Lookers boosts profit forecast to £75m and reveals share buyback scheme as motor dealership outperforms

  • Lookers now expects underlying pre-tax profits to be at least £75m this year
  • Ongoing supply chain problems have driven much higher prices for vehicles
  • The firm’s shares were one of the top risers on the London markets on Tuesday

Lookers has upgraded its earnings forecast and launched a share buyback scheme after another impressive sales quarter.

The motor dealership chain now expects underlying pre-tax profits to be at least £75million for the current financial year, thanks to elevated gross margins for vehicles.

Ongoing supply chain issues, notably a shortage of semiconductors, have led to fewer vehicles coming off the production line, thereby driving higher prices for both original and second-hand cars.

Outlook: Lookers now expects underlying pre-tax profits to be at least £75million for the current financial year thanks to elevated gross margins for vehicles

Lookers’ new car sales have also remained strong, outperforming the flatling UK automotive market by around 5.6 per cent in the quarter ending September and by 6.9 percentage points last month.

Used unit purchases were 7.1 per cent lower on a like-for-like basis compared to the same period last year, but aftersales revenues surpassed 2021 levels.

Following this result, the Altrincham-based retailer has declared a stock repurchase programme of up to £15million in order to boost its earnings per share and reduce share capital.

It said that its stock constitutes ‘an attractive investment opportunity at this time’ due to its cash and property portfolio being at a significant discount.

Lookers shares jumped 16.5 per cent to 82.7p on Tuesday, making them one of the top risers on the London Stock Exchange. Over the past 12 months, their value has risen by approximately 30 per cent.

The vehicle seller noted its car order bank was ‘above historical normalised levels’ but said growth was being held back by a shortfall in the availability of new cars.

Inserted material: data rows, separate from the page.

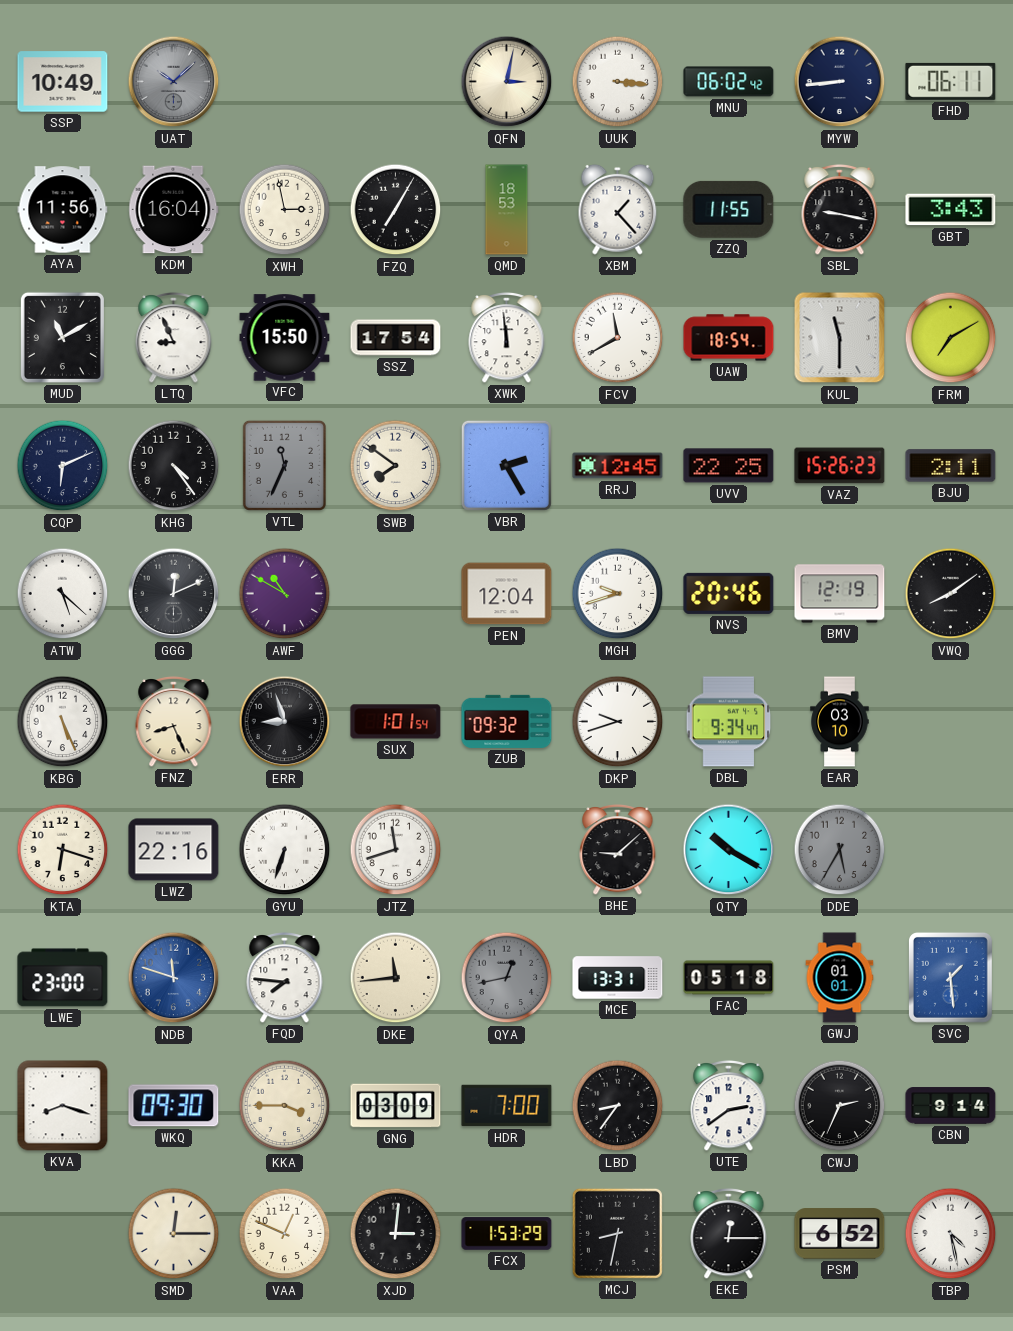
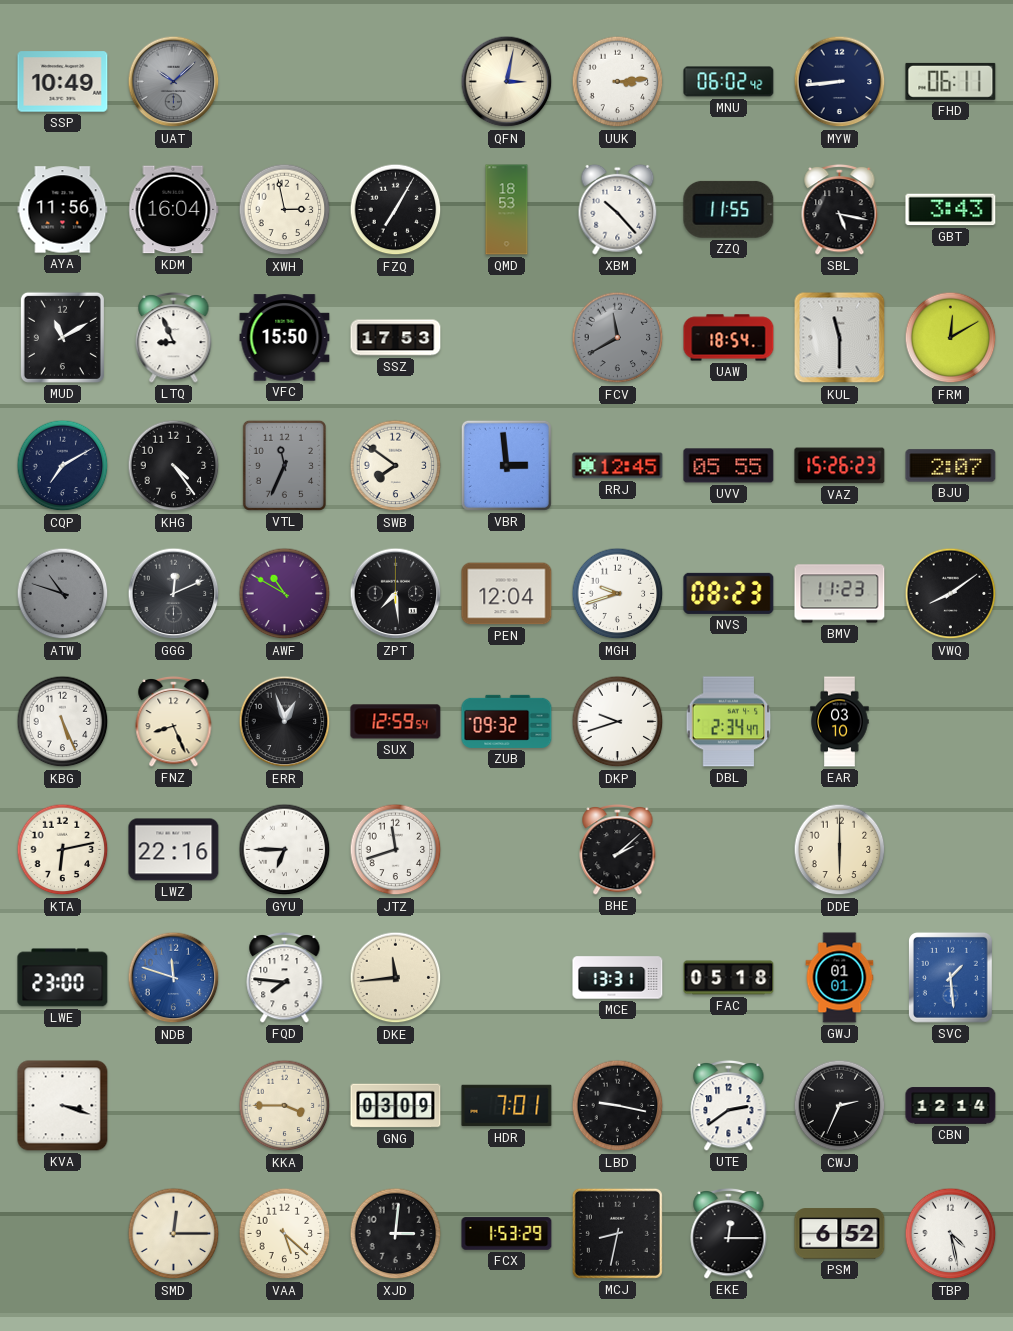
UUK: 3:16 -> 3:14
XBM: 1:23 -> 10:23
SBL: 9:17 -> 5:17
SSZ: 17:54 -> 17:53
XWK: 11:59 -> none
FCV dial: white -> grey
FRM: 7:10 -> 12:10
CQP: 6:11 -> 7:10
VBR: 2:25 -> 2:59
UVV: 22:25 -> 05:55
BJU: 2:11 -> 2:07
ATW: 5:22 -> 10:48
ATW dial: white -> grey
ZPT: none -> 7:29
NVS: 20:46 -> 08:23
BMV: 12:19 -> 11:23
ERR: 8:57 -> 12:57
SUX: 1:01 -> 12:59
DBL: 9:34 -> 2:34
KTA: 6:18 -> 6:13
GYU: 6:33 -> 6:45
BHE: 9:08 -> 2:08
QTY: 10:20 -> none
DDE: 5:35 -> 6:00
DDE dial: grey -> cream
QYA: 12:43 -> none
KVA: 8:18 -> 3:18
WKQ: 09:30 -> none
HDR: 7:00 -> 7:01
LBD: 8:36 -> 9:17
CBN: 9:14 -> 12:14
VAA: 12:49 -> 5:22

It also presented more cautious guidance, prompted by the impact of widespread economic uncertainty, inflationary pressures and interest rate hikes on consumer spending.

Mark Raban, the firm’s chief executive, remarked: ‘We remain mindful of ongoing supply chain disruption and significant inflationary pressures affecting consumers and businesses alike.

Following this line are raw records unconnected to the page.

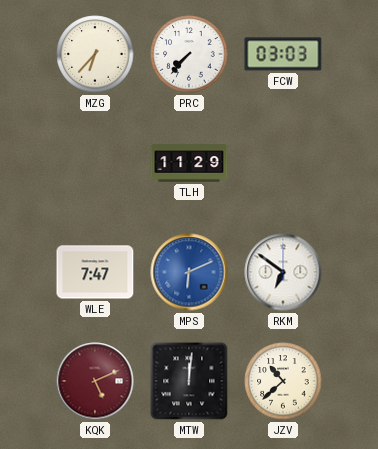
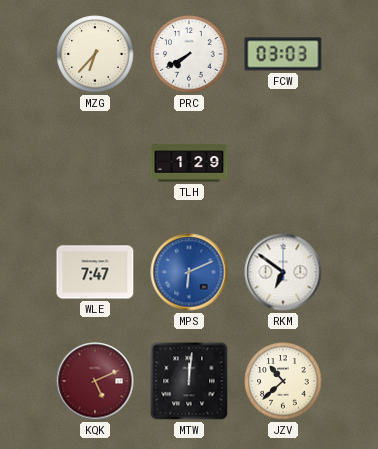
PRC: 7:37 -> 7:40
TLH: 11:29 -> 1:29
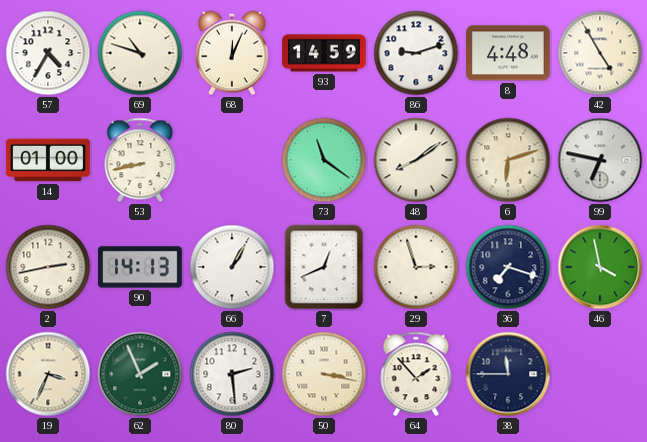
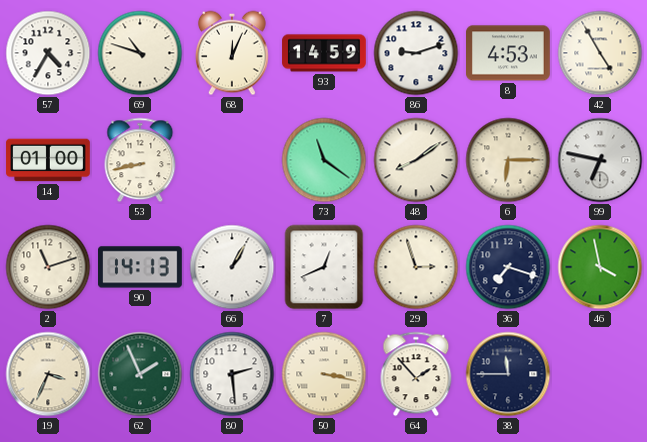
8: 4:48 -> 4:53
6: 6:12 -> 6:15
2: 2:43 -> 11:12
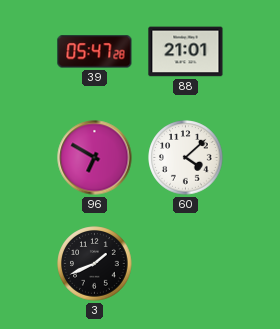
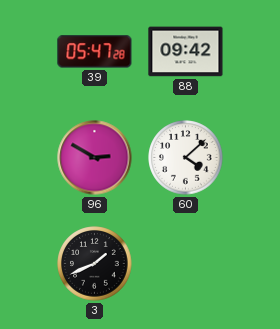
88: 21:01 -> 09:42
96: 6:50 -> 2:50
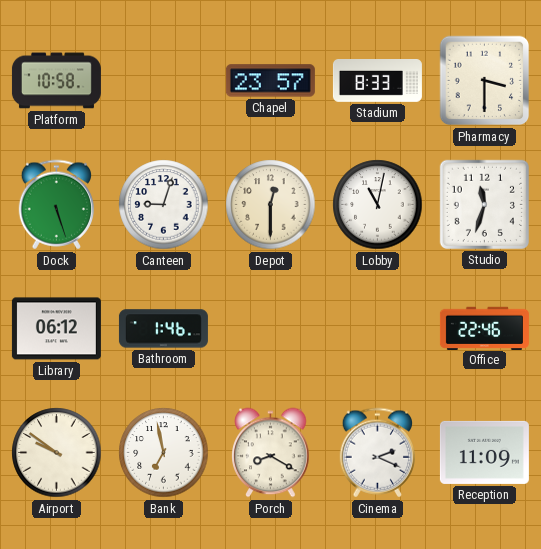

Fellow car dealership chain Motorpoint Group warned a fortnight ago that worsening economic conditions would continue to negatively impact its trading for the remainder of the fiscal year.

Unlike Lookers, though, the retailer is predicting earnings will be significantly lower in the second half of the period, having already slumped to just £3million in the opening six months.

In its interim results, Lookers revealed profits were similar to the previous year’s levels despite the absence of business rates relief and furlough payments, as well as higher staff and energy costs. 

The company’s performance was heavily boosted by the average sales price of its second-hand motors jumping by around 27 per cent and supply constraints lifting gross margins for new vehicles.

Raban added: ‘Our intense focus on driving self-help operational efficiencies across the business and ensuring ongoing strong vehicle margin retention means that we are increasing our profit expectations for the full year.’